### [TASK PROMPT]
For each line of the data that includes the word "Thomas", copy the line.

---+---

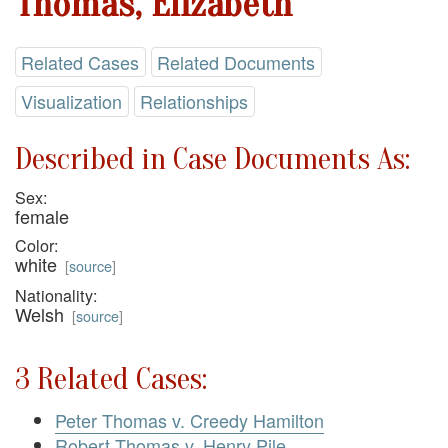
Thomas, Elizabeth
Related Cases
Related Documents
Visualization
Relationships
Described in Case Documents As:
Sex:
female
Color:
white
[
source
]
Nationality:
Welsh
[
source
]
3 Related Cases:
Peter Thomas v. Creedy Hamilton
Robert Thomas v. Henry Pile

---+---

### [RESULT FOR THIS EXERCISE]
Thomas, Elizabeth
Peter Thomas v. Creedy Hamilton
Robert Thomas v. Henry Pile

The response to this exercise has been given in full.